EXCERPTED PASSAGE —

As the National Aeronautics and Space Administration prepares to return to the moon with robotic rovers, researchers are working on ways to keep them rolling in the loose sands and slopes of the lunar surface. Similar techniques for avoiding getting stuck in sand traps could also help with rover missions to explore Mars.
Developers have built a new robot known as the “Mini Rover,” which has appendages that can be lifted and wheels that can wiggle. They have used the rover to test complex locomotion techniques to help it climb hills covered with granular material – and avoid the risk of getting ignominiously stuck on some remote planet or moon.
Rover motions based on terradynamics
Using a complex move the researchers dubbed “rear rotator pedaling,” the robot can climb a slope by using its unique design to combine paddling, walking, and wheel spinning motions. The rover’s behaviors were modeled using a branch of physics known as terradynamics.
“When loose materials flow, that can create problems for robots moving across it,” stated Dan Goldman, the Dunn Family Professor in the School of Physics at the Georgia Institute of Technology. “This rover has enough degrees of freedom that it can get out of jams pretty effectively. By avalanching materials from the front wheels, it creates a localized fluid hill for the back wheels that is not as steep as the real slope. The rover is always self-generating and self-organizing a good hill for itself.”
The research was reported on May 13 as the cover article in the journal Science Robotics. The work was supported by the NASA National Robotics Initiative and the Army Research Office.
A robot built by NASA’s Johnson Space Center pioneered the ability to spin its wheels, sweep the surface with those wheels and lift each of its wheeled appendages where necessary, creating a broad range of potential motions. Using in-house 3D printers, the Georgia Tech researchers collaborated with the Johnson Space Center to re-create those capabilities in a scaled-down vehicle with four wheeled appendages driven by 12 different motors.
Modular mechatronic architecture
“The rover was developed with a modular mechatronic architecture, commercially available components, and a minimal number of parts,” said Siddharth Shrivastava, an undergraduate student in Georgia Tech’s George W. Woodruff School of Mechanical Engineering. “This enabled our team to use our robot as a robust laboratory tool and focus our efforts on exploring creative and interesting experiments without worrying about damaging the rover, service downtime, or hitting performance limitations.”

EXERCISE BRIEF —
In the Mini Rover article, start at "As the National" and stop after "planet or moon.". Reproduce that part, switching "lunar surface" to "moon's surface". The data that comes next has no connection to the text above.

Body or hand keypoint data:
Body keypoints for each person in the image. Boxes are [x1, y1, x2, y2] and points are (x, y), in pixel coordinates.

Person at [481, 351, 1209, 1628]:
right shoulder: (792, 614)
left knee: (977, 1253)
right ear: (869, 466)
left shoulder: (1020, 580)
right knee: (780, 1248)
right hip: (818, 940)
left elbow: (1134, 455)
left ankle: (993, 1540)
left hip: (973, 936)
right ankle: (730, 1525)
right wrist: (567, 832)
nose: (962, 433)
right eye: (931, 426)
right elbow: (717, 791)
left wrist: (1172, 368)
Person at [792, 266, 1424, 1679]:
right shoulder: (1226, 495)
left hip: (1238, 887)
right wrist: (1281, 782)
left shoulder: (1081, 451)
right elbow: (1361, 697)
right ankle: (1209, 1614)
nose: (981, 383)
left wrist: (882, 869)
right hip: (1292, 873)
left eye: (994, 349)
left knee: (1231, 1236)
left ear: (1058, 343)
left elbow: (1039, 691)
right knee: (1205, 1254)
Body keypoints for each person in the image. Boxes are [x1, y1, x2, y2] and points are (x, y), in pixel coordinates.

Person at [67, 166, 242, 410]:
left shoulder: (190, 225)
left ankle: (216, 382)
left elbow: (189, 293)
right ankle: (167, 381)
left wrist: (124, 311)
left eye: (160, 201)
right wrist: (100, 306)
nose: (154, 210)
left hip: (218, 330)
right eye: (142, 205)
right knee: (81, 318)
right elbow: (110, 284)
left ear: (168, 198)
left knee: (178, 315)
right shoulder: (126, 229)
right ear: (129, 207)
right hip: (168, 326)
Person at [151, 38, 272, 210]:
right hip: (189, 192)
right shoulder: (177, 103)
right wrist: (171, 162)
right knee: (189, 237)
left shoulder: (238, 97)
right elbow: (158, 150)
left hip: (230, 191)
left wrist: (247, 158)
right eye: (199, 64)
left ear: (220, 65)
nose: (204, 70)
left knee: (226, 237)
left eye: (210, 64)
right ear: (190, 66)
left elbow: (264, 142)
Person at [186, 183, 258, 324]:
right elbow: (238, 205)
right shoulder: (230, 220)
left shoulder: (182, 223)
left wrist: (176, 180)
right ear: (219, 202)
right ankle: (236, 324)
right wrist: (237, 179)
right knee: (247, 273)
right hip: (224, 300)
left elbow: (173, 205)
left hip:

RESPONSE AREA —
As the National Aeronautics and Space Administration prepares to return to the moon with robotic rovers, researchers are working on ways to keep them rolling in the loose sands and slopes of the moon's surface. Similar techniques for avoiding getting stuck in sand traps could also help with rover missions to explore Mars.
Developers have built a new robot known as the “Mini Rover,” which has appendages that can be lifted and wheels that can wiggle. They have used the rover to test complex locomotion techniques to help it climb hills covered with granular material – and avoid the risk of getting ignominiously stuck on some remote planet or moon.